This repository hosts a snakemake workflow for basic processing of whole-genome sequencing reads from cell-free DNA.
Master branch of the repository contains most recent developments while stable versions are saved as terminal branches (e.g. stable.1.0.0).
Directory workflow
contains two types of workflows- process-focused snakefiles (reads.smk, cna.smk, frag.smk) suitable for integration into another snakemake pipeline using the :include command, and the _int_test snakefile with examples of such integration using the repository test data.
- All software needed for the pipeline is present within the associated docker container (see
docker
and https://hub.docker.com/repository/docker/jeszyman/cfdna_wgs/general). - See the example configuration yaml
config/int_test.yaml
and wrapper workflowworkflow/int_test.smk
for necessary run conditions.
- [2023-01-26 Thu] - Version 9.1.0: Repo cleanup
- [2023-01-26 Thu] - Version 9.0.0: Removed -f 3 flag for perfectly matched pairs in samtools filtering as the flag from BWA removes some fragments at a set max length. Added framework for benchmark analysis. Added conditional execution of downsampling. Removed (temporarily) final wig and ichor commands of CNA as these don't currently run correctly without full genome alignment, so can't be validated on test data. Added local documentation of cfdna-wgs dockerfile.
- [2023-01-21 Sat] - Version 8.0.0: Corrected rule filt_bam_to_frag_bed to fix mates of inputs, which seems to prevent errors in the bamtobed call. Frag_window_count now uses windows of consistent 5 Mb size, which are generated from rule make_gc_map_bind. Added a merged fragment counts file and zero-centered unit SD counts.
- [2022-12-07 Wed] - Version 7.0.0: Added copy number alteration and DELFI fragmentomics.
- [2022-10-17 Mon] - Version 6.0.0: Using fastp for read trimming (replaces trimmomatic). Simplified naming schema. Removed downsampling (will reinstate in later version).
- [2022-09-08 Thu] - Version 5.3.0: some minor name changes
- [2022-08-19 Fri] - Version 5.2.0 validated: Adds bamCoverage and plotCoverage from deeptools. Benchmarks BWA.

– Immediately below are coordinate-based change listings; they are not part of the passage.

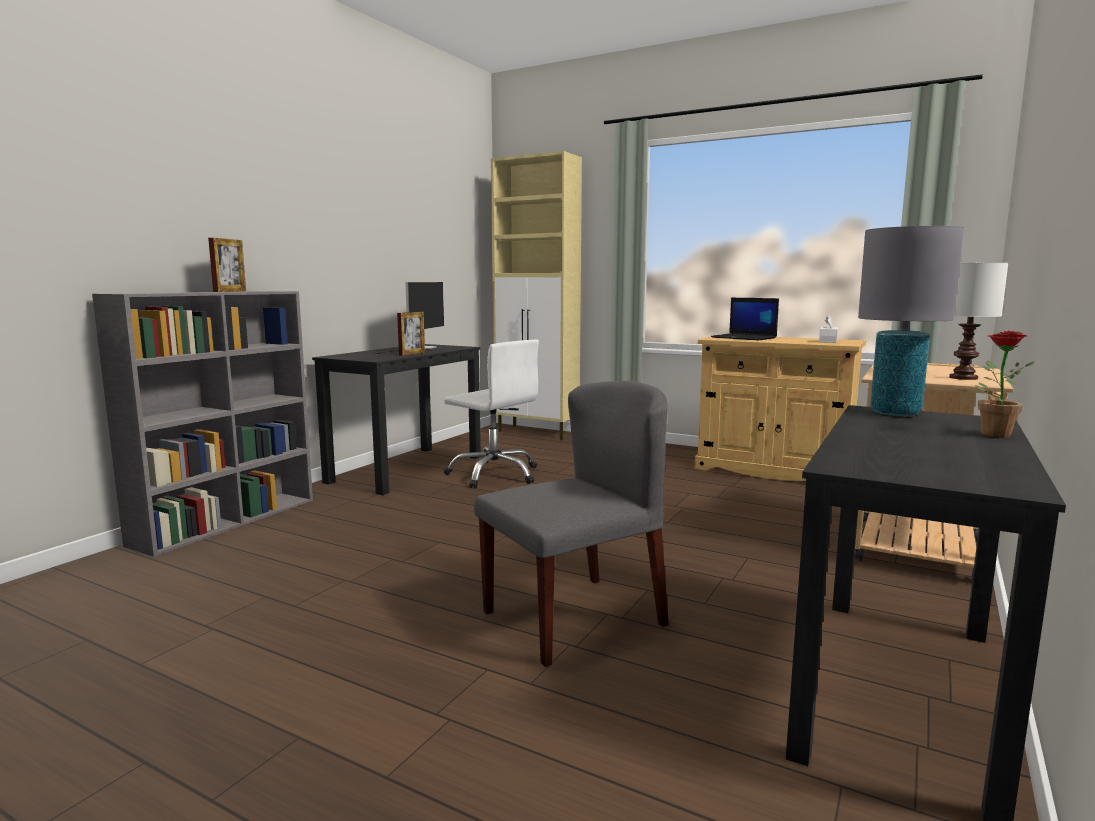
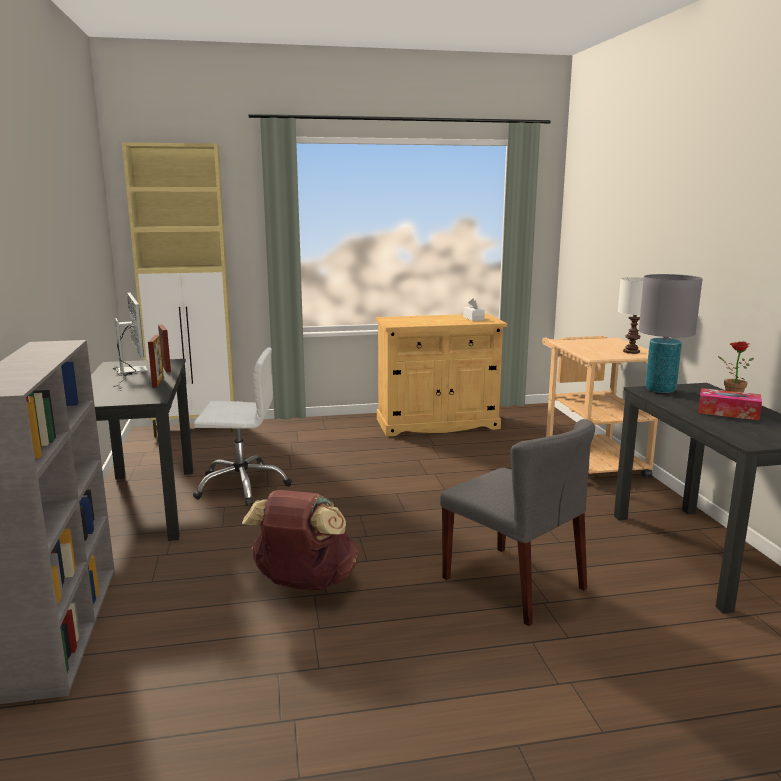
camera: 40 degrees left, 5 degrees up
picture frame [208,238,246,292] -> picture frame moved to [158,324,171,372]
grey chair [474,381,669,667] -> grey chair turned 120 degrees clockwise [440,419,595,626]
laptop [711,298,779,341] -> none
none -> brown backpack [242,490,359,590]
none -> tissue box [698,388,762,420]

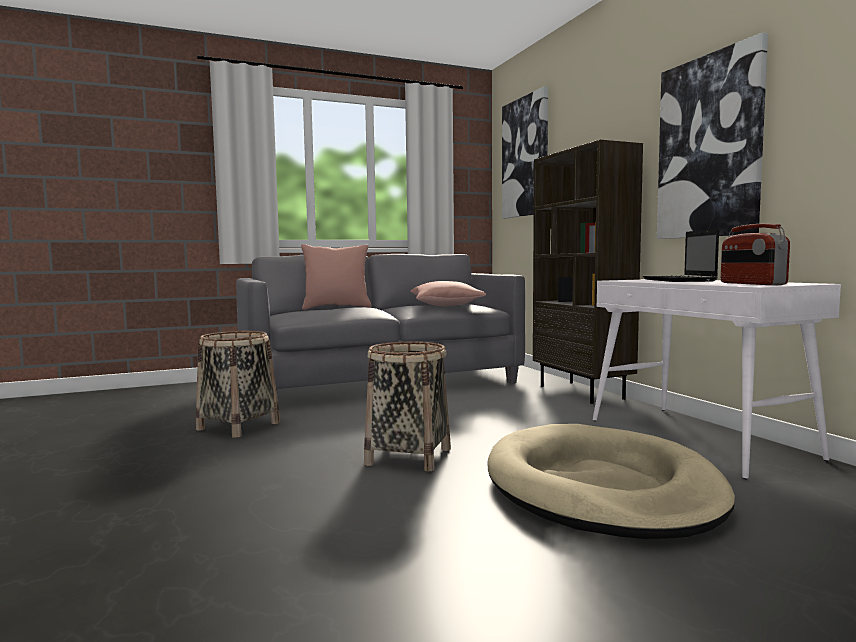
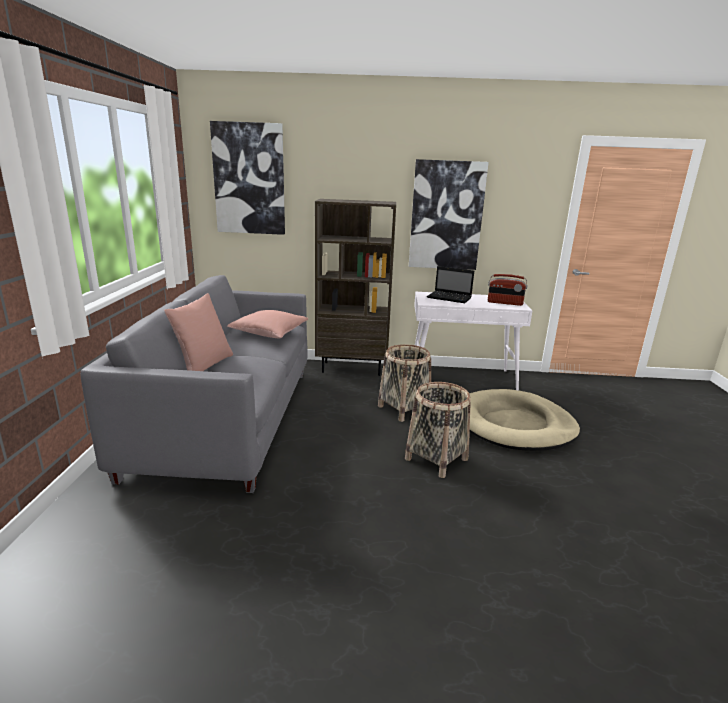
camera: 65 degrees left, 15 degrees up
basket [196,331,280,438] -> basket moved to [378,344,431,422]

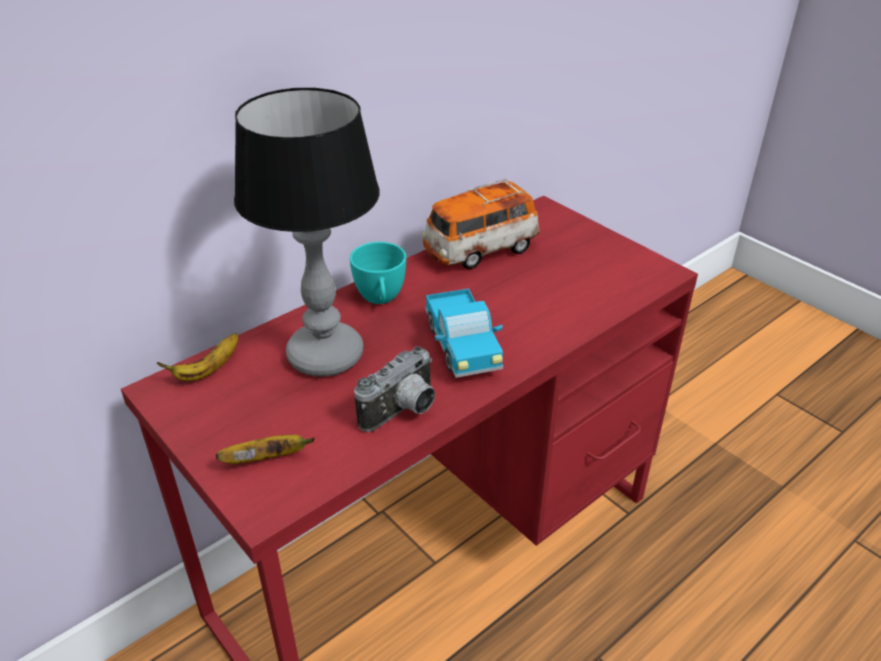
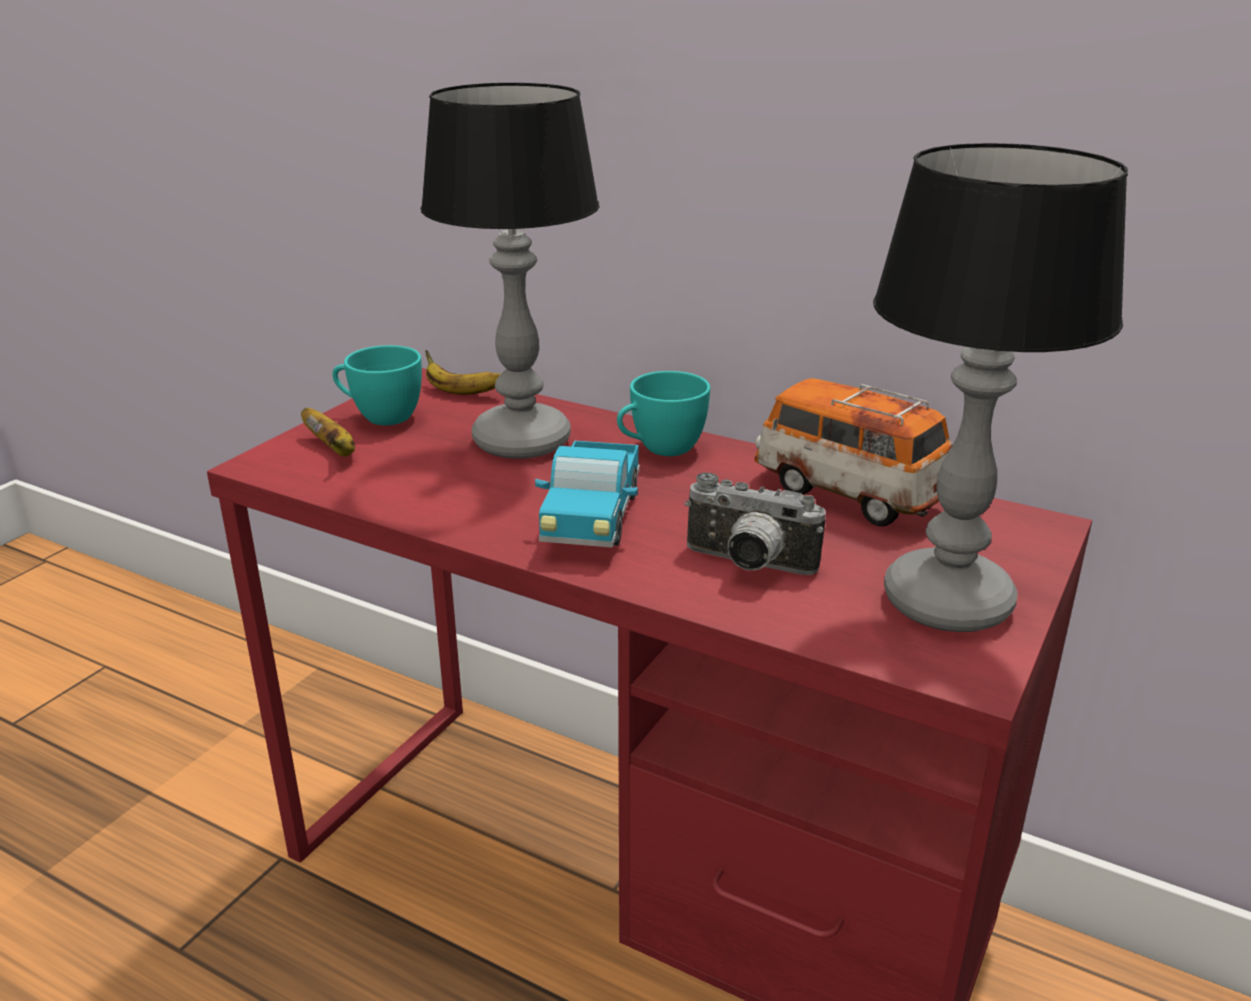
camera: 70 degrees right, 10 degrees down
camera [354,346,435,432] -> camera moved to [685,472,826,575]
toy truck [425,288,503,378] -> toy truck turned 45 degrees counterclockwise [535,441,640,548]
none -> turquoise cup [332,345,422,425]
none -> table lamp [873,143,1128,632]

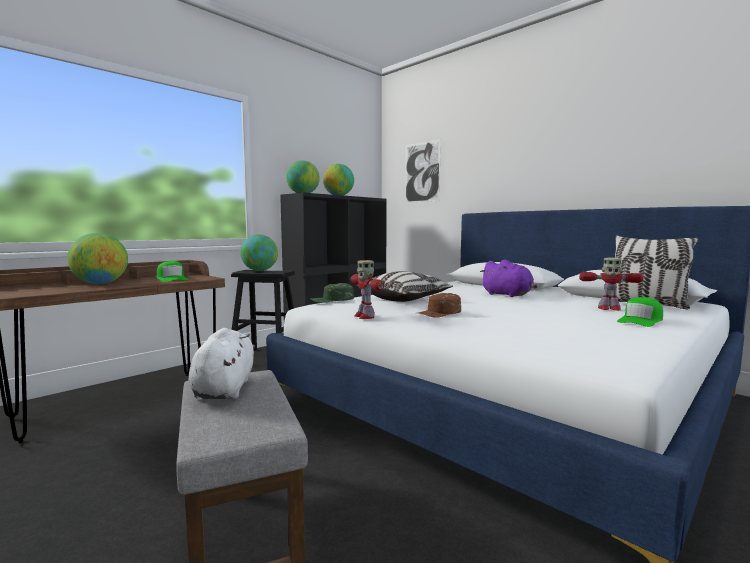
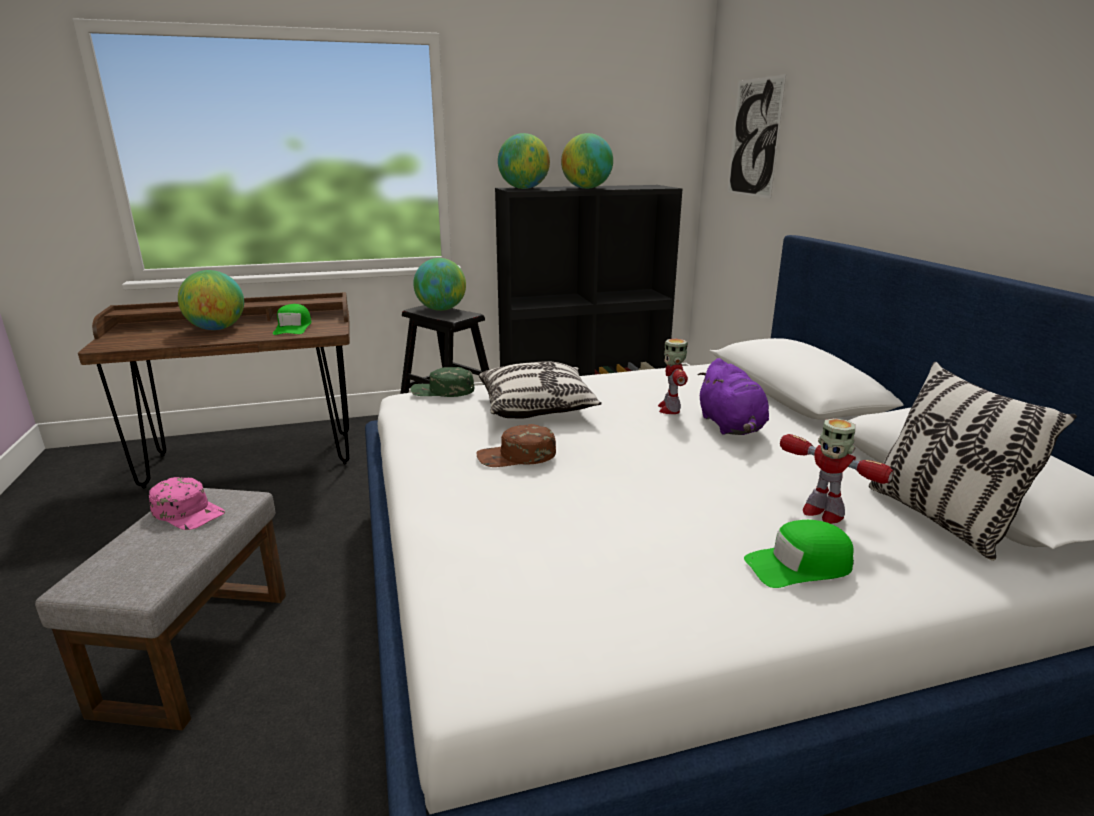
camera: 30 degrees right, 15 degrees up
white plush toy [188,328,255,399] -> pink cap [149,477,225,530]
toy robot [351,260,385,319] -> toy robot moved to [658,339,688,414]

- [2022-08-09 Tue] - Version 5.1.0 validated: Added cfdna wgs-specific container for each rule, referenced to config
- [2022-08-05 Fri] - Version 5.0.0 validated: Added a symlink rule based on python dictionary. Added repo-specific output naming, added checks for sequence type and file readability to input tsv.
- [2022-06-27 Mon] - Version 4 validated. Further expanded read_qc.tsv table. Removed bam post-processing step and added a more expansive bam filtering step. Updated downsampling to work off filtered alignments.
- [2022-06-26 Sun] - Version 3.2 validated. Expanded the qc aggregate table and added some comments.
- [2022-06-24 Fri] - Validate version 3.1 which includes genome index build as a snakefile rule.
- [2022-06-24 Fri] - Validated version 3 with read number checkpoint for down-sampling.
- [2022-05-31 Tue] - Conforms to current biotools best practices.
- [2022-04-29 Fri] - Moved multiqc to integration testing as inputs are dependent on final sample labels. Integration testing works per this commit.